By doing a simple analysis of the (very flawed) full online text of the dictionary, here's a count of Thai word origins from several languages:
Mistakes in my counting aside, clearly this is a significant weakness of RID.
Point 3 notwithstanding, it often holds that if no connection is certain, no etymological info is given. The (เทียบ X) note is used just over 100 times. Even older but well-known loanwords, like the Thai numbers เอ็ด, ยี่ and สอง through เก้า, which were borrowed from Chinese, are implicitly claimed as Thai. This may have been acceptable 50+ years ago, when the conventional wisdom among Thai scholars was that Thai was a relative of Chinese, but it's hard to excuse nowadays.
In addition, to say there are only 400 words from Khmer in Thai is comical, and I'd be surprised if Malay has really had less of an influence than French--even in Bangkok.

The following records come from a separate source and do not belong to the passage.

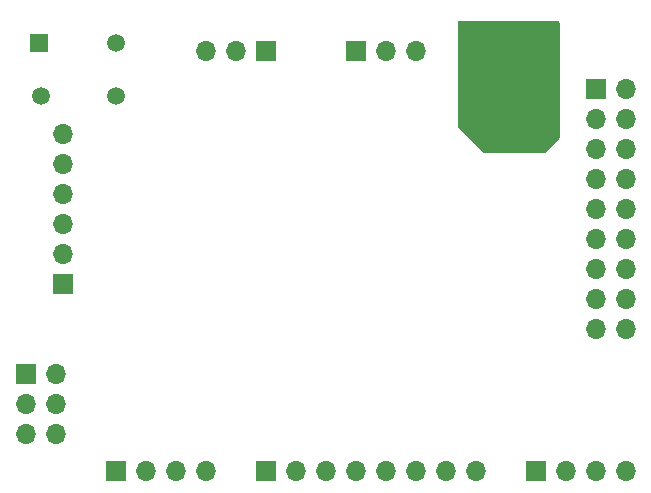
<source format=gbs>
G04 #@! TF.GenerationSoftware,KiCad,Pcbnew,6.0.1+dfsg-1*
G04 #@! TF.CreationDate,2022-05-09T21:45:28-04:00*
G04 #@! TF.ProjectId,wacom,7761636f-6d2e-46b6-9963-61645f706362,rev?*
G04 #@! TF.SameCoordinates,Original*
G04 #@! TF.FileFunction,Soldermask,Bot*
G04 #@! TF.FilePolarity,Negative*
%FSLAX46Y46*%
G04 Gerber Fmt 4.6, Leading zero omitted, Abs format (unit mm)*
G04 Created by KiCad (PCBNEW 6.0.1+dfsg-1) date 2022-05-09 21:45:28*
%MOMM*%
%LPD*%
G01*
G04 APERTURE LIST*
%ADD10R,1.700000X1.700000*%
%ADD11O,1.700000X1.700000*%
%ADD12R,1.498600X1.498600*%
%ADD13C,1.498600*%
G04 APERTURE END LIST*
D10*
X99060000Y-93980000D03*
D11*
X101600000Y-93980000D03*
X104140000Y-93980000D03*
X106680000Y-93980000D03*
D10*
X119380000Y-58420000D03*
D11*
X121920000Y-58420000D03*
X124460000Y-58420000D03*
D10*
X94615000Y-78105000D03*
D11*
X94615000Y-75565000D03*
X94615000Y-73025000D03*
X94615000Y-70485000D03*
X94615000Y-67945000D03*
X94615000Y-65405000D03*
D10*
X111760000Y-58420000D03*
D11*
X109220000Y-58420000D03*
X106680000Y-58420000D03*
D10*
X111760000Y-93980000D03*
D11*
X114300000Y-93980000D03*
X116840000Y-93980000D03*
X119380000Y-93980000D03*
X121920000Y-93980000D03*
X124460000Y-93980000D03*
X127000000Y-93980000D03*
X129540000Y-93980000D03*
D10*
X91440000Y-85725000D03*
D11*
X93980000Y-85725000D03*
X91440000Y-88265000D03*
X93980000Y-88265000D03*
X91440000Y-90805000D03*
X93980000Y-90805000D03*
D12*
X92559999Y-57729999D03*
D13*
X92710000Y-62230000D03*
X99060001Y-57729999D03*
X99060001Y-62230000D03*
D10*
X134630000Y-93980000D03*
D11*
X137170000Y-93980000D03*
X139710000Y-93980000D03*
X142250000Y-93980000D03*
D10*
X139700000Y-61595000D03*
D11*
X142240000Y-61595000D03*
X139700000Y-64135000D03*
X142240000Y-64135000D03*
X139700000Y-66675000D03*
X142240000Y-66675000D03*
X139700000Y-69215000D03*
X142240000Y-69215000D03*
X139700000Y-71755000D03*
X142240000Y-71755000D03*
X139700000Y-74295000D03*
X142240000Y-74295000D03*
X139700000Y-76835000D03*
X142240000Y-76835000D03*
X139700000Y-79375000D03*
X142240000Y-79375000D03*
X139700000Y-81915000D03*
X142240000Y-81915000D03*
G36*
X136594121Y-55900002D02*
G01*
X136640614Y-55953658D01*
X136652000Y-56006000D01*
X136652000Y-65733810D01*
X136631998Y-65801931D01*
X136615095Y-65822905D01*
X135418905Y-67019095D01*
X135356593Y-67053121D01*
X135329810Y-67056000D01*
X130354190Y-67056000D01*
X130286069Y-67035998D01*
X130265095Y-67019095D01*
X128052905Y-64806905D01*
X128018879Y-64744593D01*
X128016000Y-64717810D01*
X128016000Y-56006000D01*
X128036002Y-55937879D01*
X128089658Y-55891386D01*
X128142000Y-55880000D01*
X136526000Y-55880000D01*
X136594121Y-55900002D01*
G37*
M02*

</source>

The English figure above can't be trusted at all, because RID doesn't have an automatic way to distinguish between words which are transliterations from English (e.g. โฮเต็ล) and words which are translated from English (e.g. โทรทัศน์). I'd have to go through and do a manual count to know that.
The number of Indic loans, at roughly 10,000 words, makes up 25% of the dictionary's total entries, which sounds reasonable. I'm sure that a relatively small number of these make up more than 25% of actual word usage in Thai based on frequency, however. It's also worth mentioning that many Indic words--or alternate versions of them--came into Thai by way of Khmer, which is ignored in RID.
All said, RID is a decent beginning source, if woefully incomplete. Mostly their analysis is simplistic, ignoring how and when a particular word came into Thai, as well as failing to give the meaning of the word in the original language.
Oh, yeah. And Happy Valentine's Day!